--- START Data entries ---

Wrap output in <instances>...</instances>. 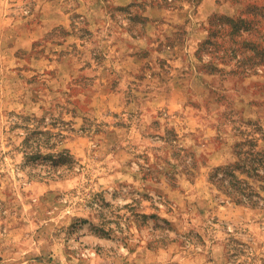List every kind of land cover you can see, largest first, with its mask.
<instances>
[{"label":"rangeland","instance_id":"obj_1","mask_svg":"<svg viewBox=\"0 0 264 264\" xmlns=\"http://www.w3.org/2000/svg\"><path fill=\"white\" fill-rule=\"evenodd\" d=\"M0 264H264V0H0Z\"/></svg>","mask_w":264,"mask_h":264},{"label":"trees","instance_id":"obj_2","mask_svg":"<svg viewBox=\"0 0 264 264\" xmlns=\"http://www.w3.org/2000/svg\"><path fill=\"white\" fill-rule=\"evenodd\" d=\"M251 155H254V152L250 153ZM258 155V153H257ZM263 164V162H260ZM249 164H245L240 162L239 164H236L235 166H231L226 168L224 171V177L221 179L214 178V182L220 187V189L224 190L226 194L234 198L238 202H247L250 204H253L252 196H250L249 193H247V190L249 188H246L244 186L248 187V183H246L243 180H240L238 176H236V170L242 171V173H248V175L253 176V171H257L258 168H251V170H247ZM253 166V165H252ZM251 167V166H249ZM220 171V170H219Z\"/></svg>","mask_w":264,"mask_h":264}]
</instances>
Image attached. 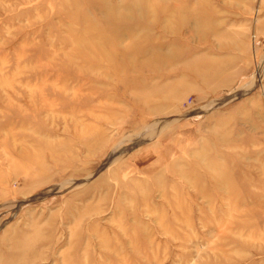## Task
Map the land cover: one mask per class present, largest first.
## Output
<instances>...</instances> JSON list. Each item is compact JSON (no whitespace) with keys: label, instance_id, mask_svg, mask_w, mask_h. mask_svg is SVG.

--- END Data entries ---

Short task: Count how many lines of the entries contain the string "label" and give only that number.

Correct output: 2